___ Text block

Michael Krelin - hacker 2009-09-18 14:38:57

Answer 11

+7 A:

I just profiled it. 90% of the execution time was in this line:

new_mean += (value - new_mean) / (cnt + 1);

Andrew Bainbridge 2009-09-18 14:15:52

That's the way to do it! @uberjumper: community would even profile it for you :)

avp 2009-09-18 14:40:36

+1: Everyone points at things like at() and .size() and stuff. This just highlights that you cannot know where the performance bottleneck is without profiling.

Kaz Dragon 2009-09-18 14:40:51

how could you profile it? you don't have the implementation of the get function (which as the OP noted in a comment was the real bottleneck)? If you just omitted the get then your results can't be correct

Glen 2009-09-18 14:44:59

@Glen: That's a good point. I implemented get as vals[y][x]. Basically I fiddled about to find out what part of the code I _did_ have was slowest.

Andrew Bainbridge 2009-09-18 14:46:28

@Andrew, that makes sense. It's just unlucky that the real bottleneck was in the one piece of code the OP didn't post.

Glen 2009-09-18 14:56:33

Glen, I'm really curious to see it;-)

Michael Krelin - hacker 2009-09-18 15:06:18

@hacker, yeah, I'd like to see it too, but I don't think we will, unfortunately.

Glen 2009-09-18 15:55:37

Glen, I've just played a bit with the empty loop, using the code in my answer and counter-based code (like in OP). Iterating over 50000x50000 vector of vectors. Using iterators *and* counting rows and columns. It is twice as fast (no repeated size() calls of course). And, unsurprisingly, replacing accessor from dereferencing iterator to indexed - [r][c] - slows it down to about 0.8 of original execution time. What I'm trying to say is that it may be `get()` that was the bottleneck, but not because *get itself* was misimplemented. But well ;-)

______
___ Dataset entries

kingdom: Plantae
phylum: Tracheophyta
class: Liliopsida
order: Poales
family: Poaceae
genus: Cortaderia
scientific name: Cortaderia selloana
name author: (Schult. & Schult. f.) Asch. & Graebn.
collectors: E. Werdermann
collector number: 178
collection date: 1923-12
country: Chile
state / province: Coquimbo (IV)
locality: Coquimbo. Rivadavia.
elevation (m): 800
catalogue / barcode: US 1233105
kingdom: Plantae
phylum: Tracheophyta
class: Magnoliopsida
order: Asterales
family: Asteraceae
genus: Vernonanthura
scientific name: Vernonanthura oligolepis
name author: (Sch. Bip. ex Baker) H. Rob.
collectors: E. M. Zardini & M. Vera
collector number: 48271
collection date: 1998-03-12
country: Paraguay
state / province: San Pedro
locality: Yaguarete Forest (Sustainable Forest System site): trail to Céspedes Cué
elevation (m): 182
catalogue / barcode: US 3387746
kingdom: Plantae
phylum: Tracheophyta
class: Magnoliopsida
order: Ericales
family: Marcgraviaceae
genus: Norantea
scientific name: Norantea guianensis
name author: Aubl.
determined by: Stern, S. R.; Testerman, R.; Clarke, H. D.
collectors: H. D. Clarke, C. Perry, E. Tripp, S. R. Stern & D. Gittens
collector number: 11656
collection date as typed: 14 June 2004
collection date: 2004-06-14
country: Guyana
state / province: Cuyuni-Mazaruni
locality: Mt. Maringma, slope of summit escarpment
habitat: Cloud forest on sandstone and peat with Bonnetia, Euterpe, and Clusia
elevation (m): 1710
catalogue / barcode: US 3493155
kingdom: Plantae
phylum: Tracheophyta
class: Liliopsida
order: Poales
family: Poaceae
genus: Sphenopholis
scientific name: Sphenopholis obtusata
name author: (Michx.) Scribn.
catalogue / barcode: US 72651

______

What is asked:
A – Reproduce the passage of the profiling thread starting with "That's the way" and going on through "have was slowest.".
B – Write out the lines of the entries starting with the line with "state / province: Cuyuni-Mazaruni" and going on through the final line of the entries.
The profiling thread and the entries have no connection to each other.

Replies:
A –
That's the way to do it! @uberjumper: community would even profile it for you :)

avp 2009-09-18 14:40:36

+1: Everyone points at things like at() and .size() and stuff. This just highlights that you cannot know where the performance bottleneck is without profiling.

Kaz Dragon 2009-09-18 14:40:51

how could you profile it? you don't have the implementation of the get function (which as the OP noted in a comment was the real bottleneck)? If you just omitted the get then your results can't be correct

Glen 2009-09-18 14:44:59

@Glen: That's a good point. I implemented get as vals[y][x]. Basically I fiddled about to find out what part of the code I _did_ have was slowest.

B –
state / province: Cuyuni-Mazaruni
locality: Mt. Maringma, slope of summit escarpment
habitat: Cloud forest on sandstone and peat with Bonnetia, Euterpe, and Clusia
elevation (m): 1710
catalogue / barcode: US 3493155
kingdom: Plantae
phylum: Tracheophyta
class: Liliopsida
order: Poales
family: Poaceae
genus: Sphenopholis
scientific name: Sphenopholis obtusata
name author: (Michx.) Scribn.
catalogue / barcode: US 72651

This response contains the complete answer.